# TMS Full Face Helmet Review



## Ganze (Feb 3, 2004)

After a crash that took me out of the game for 13 months of recovery, thankfully just a knee and not my face or head, I have decided to upgrade most of my protection.

I am 42 and most of my riding is done at skateparks these days. I always wear pads and a helmet since I have a family, mortgage and career. I never ride without the gear and never care how I look. I am always blown away by the old brigade guys, both skaters and bike guys, who ride or skate without protection. Just seems dumb to me. It goes in the win column to still be getting air and stuff at 42. Why worry about appearance? I digress.

The last crash reinforced the need for good gear in that both knees, instead of just the left, and my right elbow would have had to be reconstructed without good pads and I would have probably had a concussion as well without my trusty old school pro-tec helmet.

When I got back to the park in early march I realized that I might as well dork all the way out and go with a full face helmet as well. after a quick search on ebay, I found TMS helmets. They sell motorcycle helmets.

Crazy cheap full face helmets....mine cost 35 shipped. Now before I get all the "Never scimp on something that can save your life..." I thought I would at least check it out for such a good price. Here's the helmet and here's me in it.
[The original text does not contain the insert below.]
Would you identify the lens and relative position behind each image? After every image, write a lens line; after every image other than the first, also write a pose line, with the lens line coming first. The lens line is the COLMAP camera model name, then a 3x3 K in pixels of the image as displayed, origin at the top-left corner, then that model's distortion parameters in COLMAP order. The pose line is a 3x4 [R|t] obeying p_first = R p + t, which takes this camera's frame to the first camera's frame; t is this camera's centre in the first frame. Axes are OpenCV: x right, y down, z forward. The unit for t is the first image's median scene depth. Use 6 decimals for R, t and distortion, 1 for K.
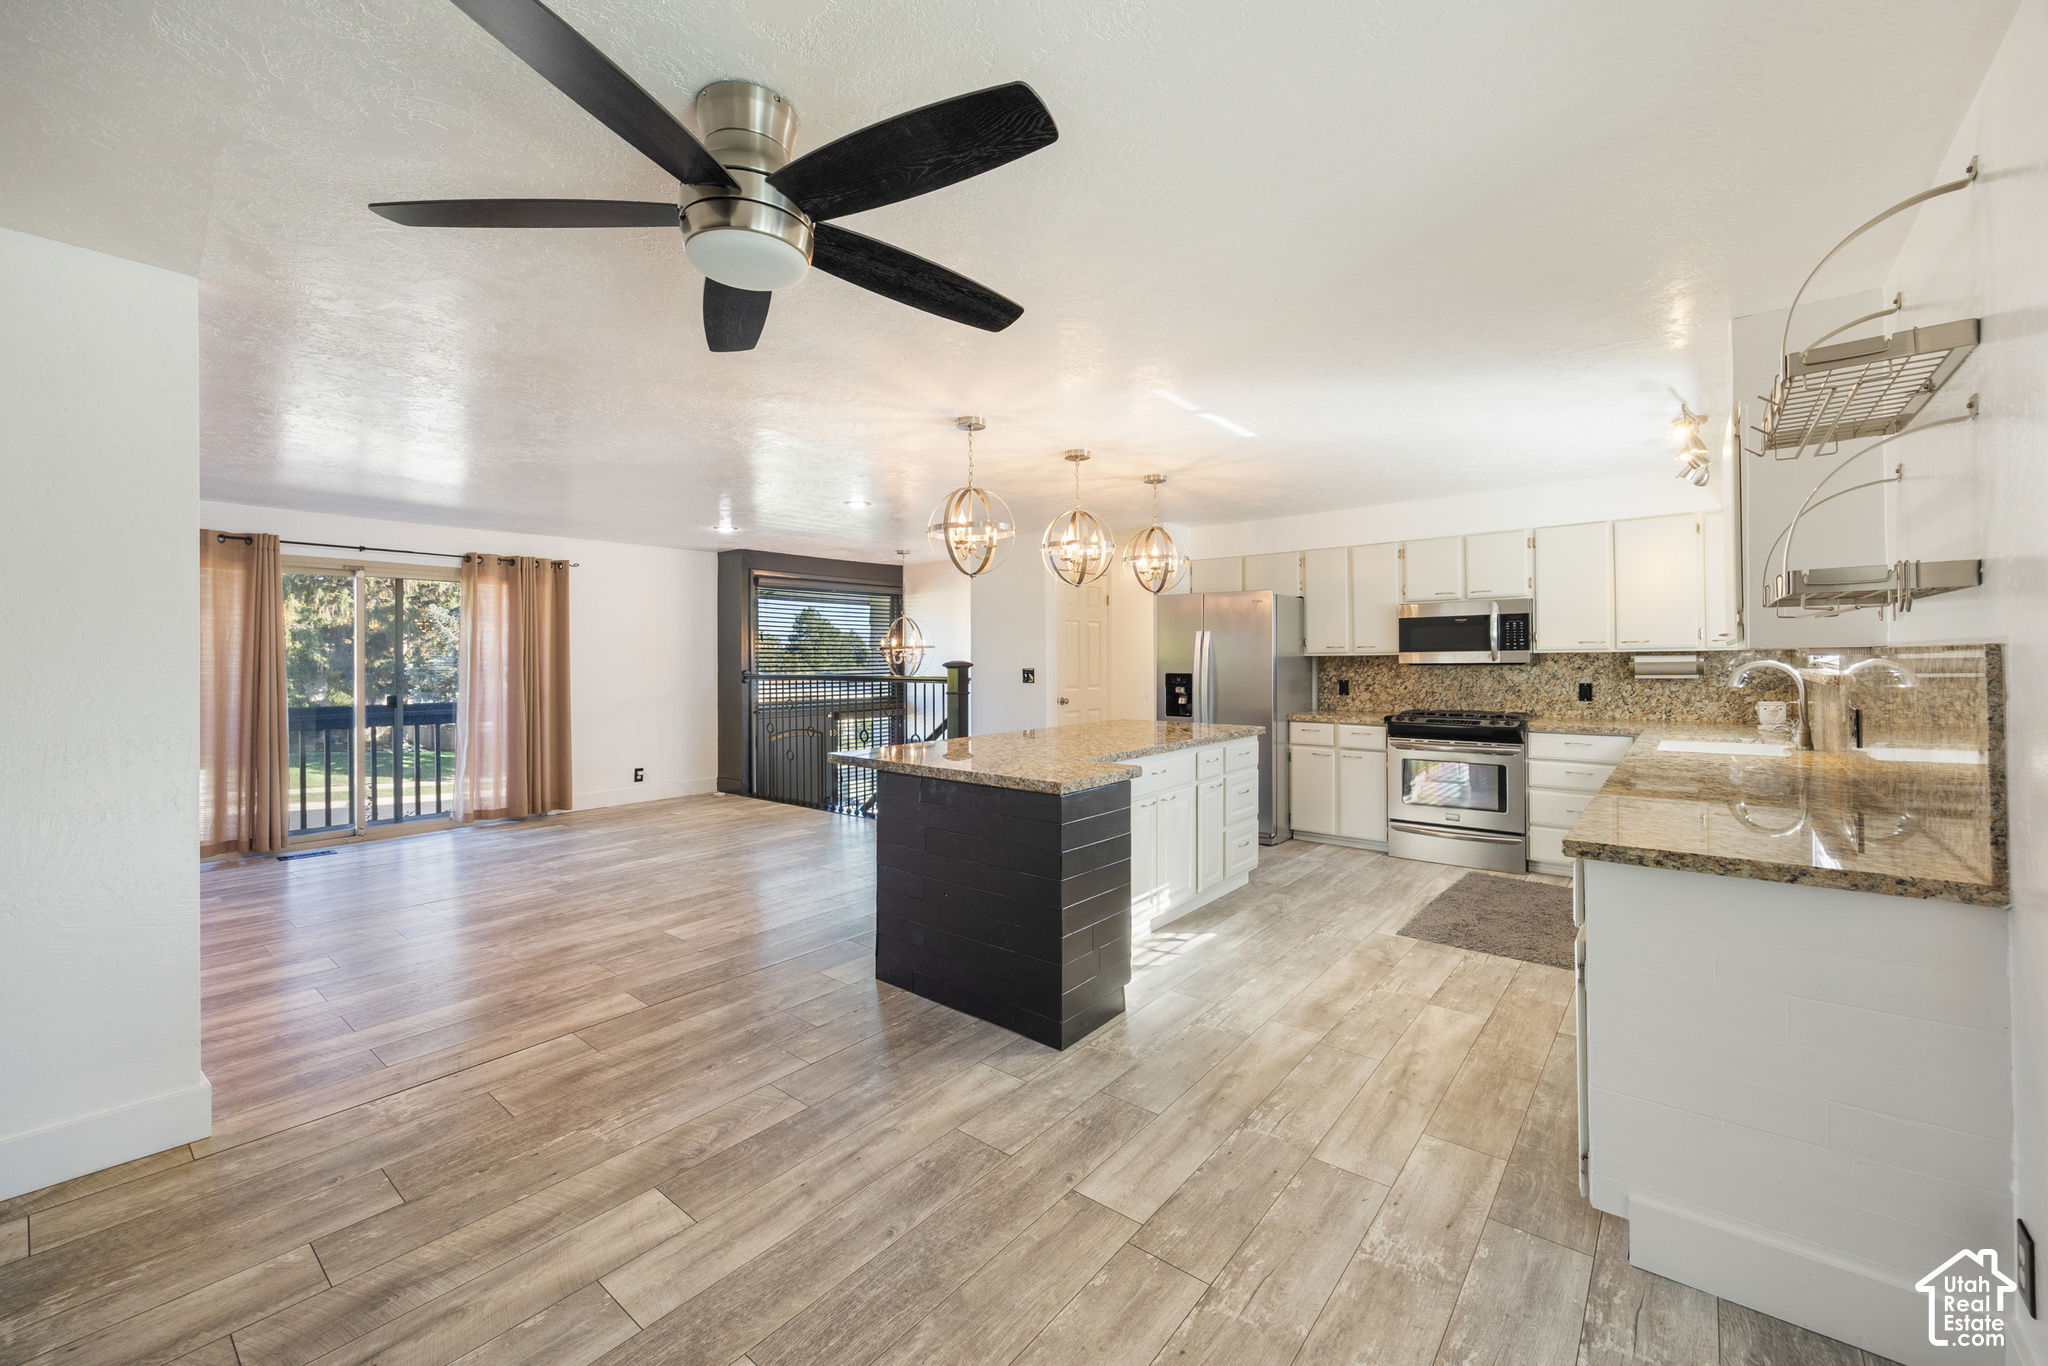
lens RADIAL K [[829.6, 0, 1010.8], [0, 829.6, 666.1], [0, 0, 1]] dist [-0.000916, -0.001083]
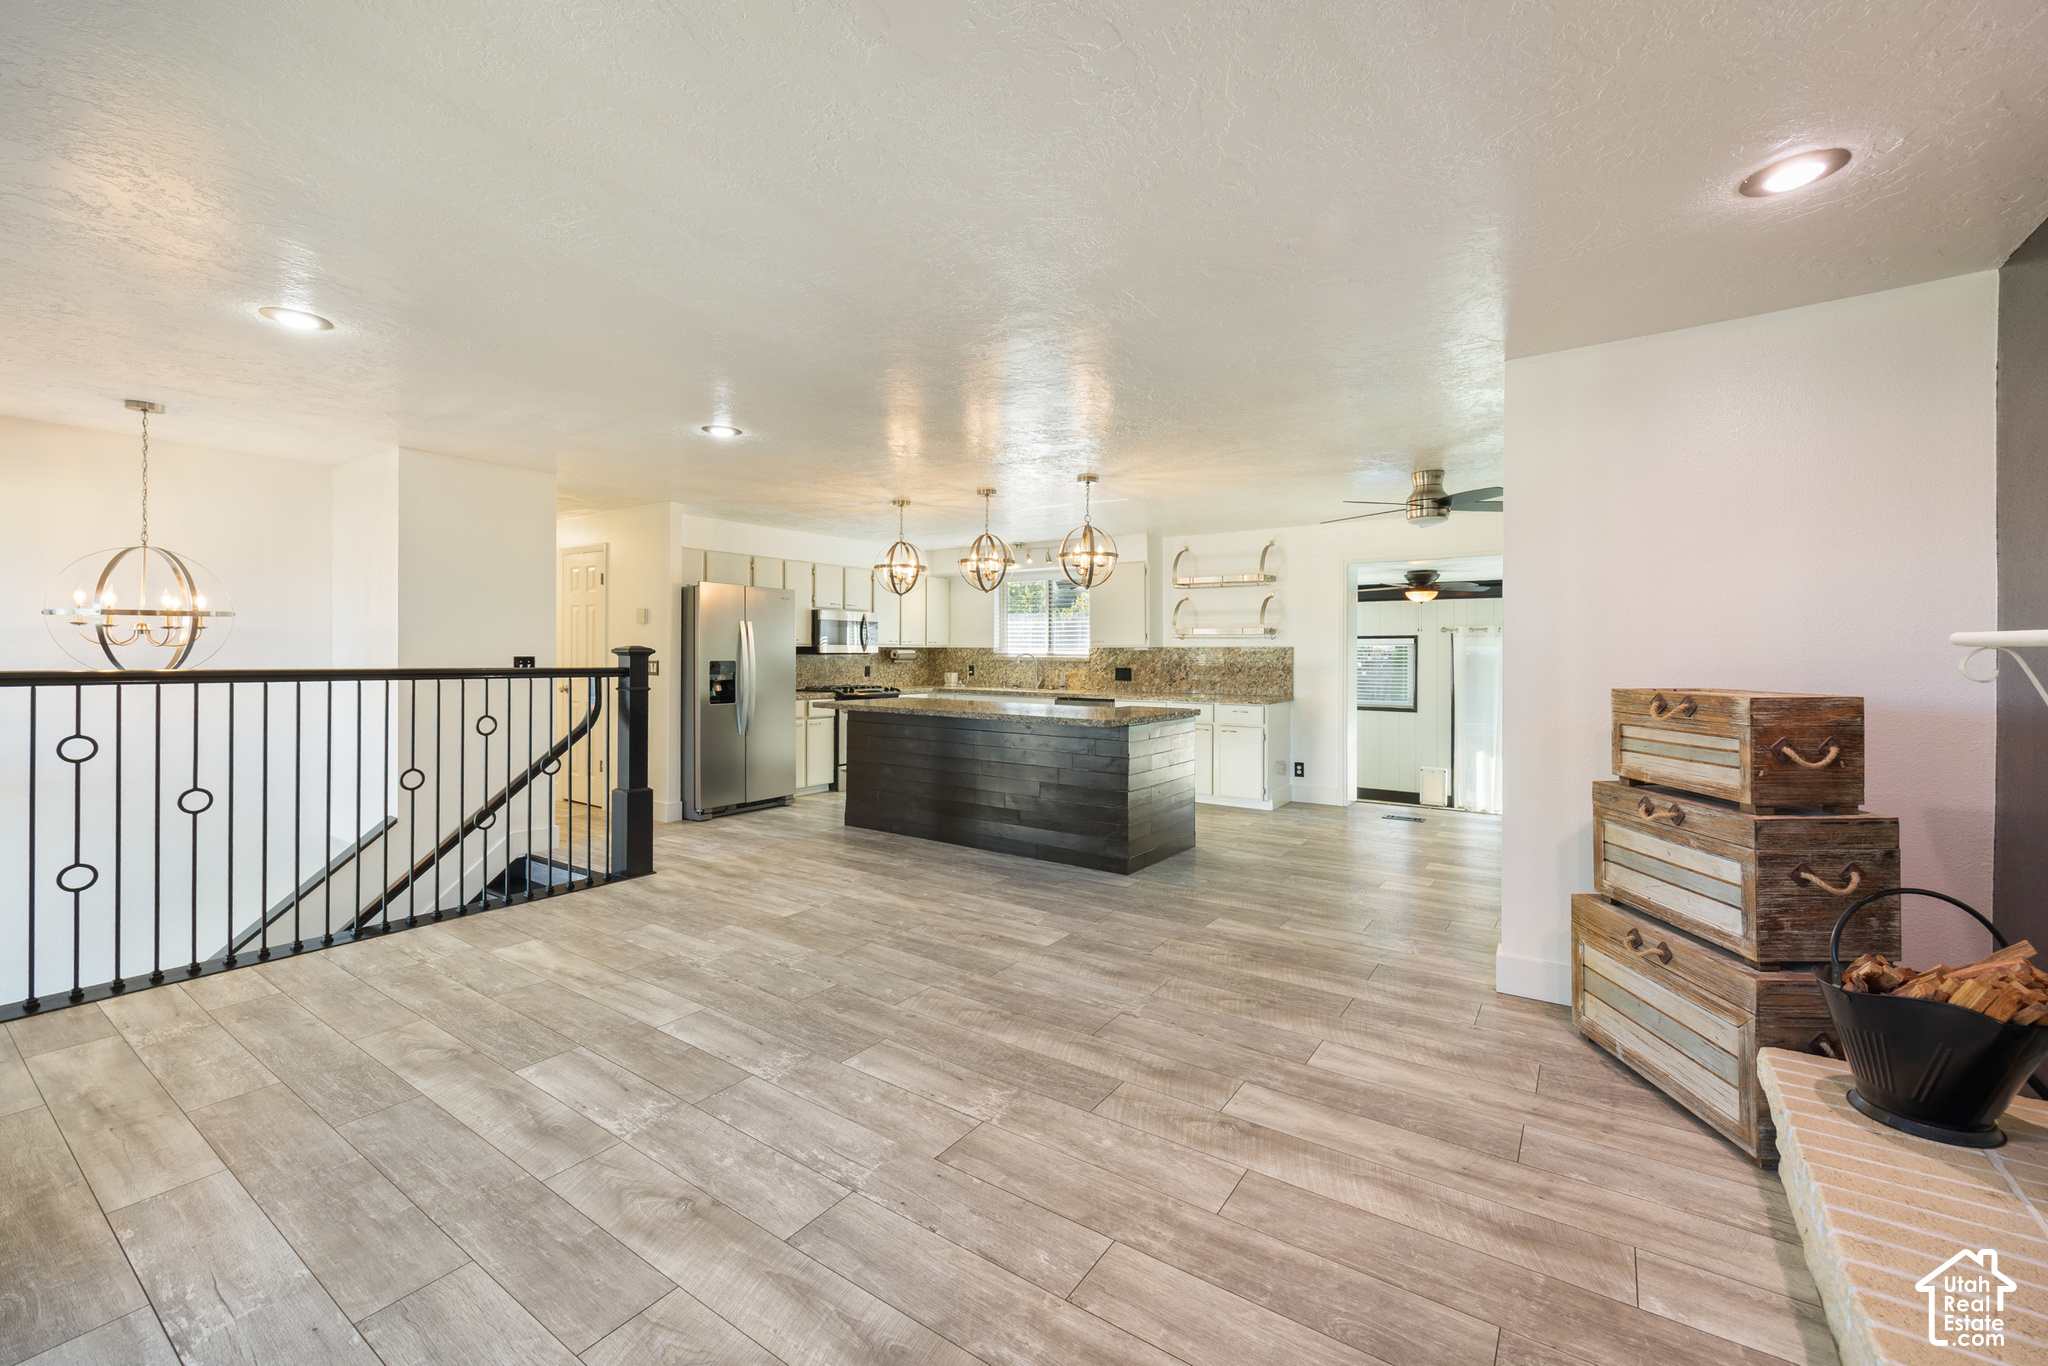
lens RADIAL K [[829.6, 0, 1015.6], [0, 829.6, 673.4], [0, 0, 1]] dist [-0.000916, -0.001083]
pose [[-0.091365, -0.021352, 0.995589, -1.084595], [-0.002396, 0.999772, 0.021221, 0.002033], [-0.995815, -0.000447, -0.091395, 0.922545]]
It's an atv helmet. It's DOT rated. It's not real carbon fiber, just carbon fiber look abs or whatever plastic. It's not real heavy. It's a bit small for an xl, and the chin guard is a bit tight for my mug; but it's a decent helmet: especially for the price.

I have bought an xxl and we'll see about fit.
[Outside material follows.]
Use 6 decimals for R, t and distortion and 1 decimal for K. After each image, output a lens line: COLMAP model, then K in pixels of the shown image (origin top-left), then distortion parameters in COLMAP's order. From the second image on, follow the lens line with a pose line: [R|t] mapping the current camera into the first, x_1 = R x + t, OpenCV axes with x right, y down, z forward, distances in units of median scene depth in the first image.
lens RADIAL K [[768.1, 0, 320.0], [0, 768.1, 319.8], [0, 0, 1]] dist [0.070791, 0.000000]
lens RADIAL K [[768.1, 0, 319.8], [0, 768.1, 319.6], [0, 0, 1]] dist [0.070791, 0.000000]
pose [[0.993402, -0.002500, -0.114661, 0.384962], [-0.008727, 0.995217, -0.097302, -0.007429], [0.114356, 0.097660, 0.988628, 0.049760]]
As for protection, it's at least as good as my protec ace, and it's full face. It's also at least as good as the old Gyro Switchblade that once saved my jaw and face from a nasty face plant years ago that left the rest of me really broken: my chin had a small abrasion from the inside of the helmet only.

I like it. I am big and don't ever think about the weight of my gear, especially since most of my riding requires gear designed to survive big hits on concrete. That being said, I think it's still in the same ballpark with other lower to mid priced full face mtb helmets.

Check 'em out. Search ebay. I like it enough to try the xxl, and if it's just the same size with thinner inner padding, I will send it back and use this one.

Oh, and I am not affiliated in any way with the company. I can't even tell you what tms stands for.

later.
ganze


----------



## _Maverick_ (Apr 13, 2013)

I thought I was the only one who thought people should be wearing full face helmets.


----------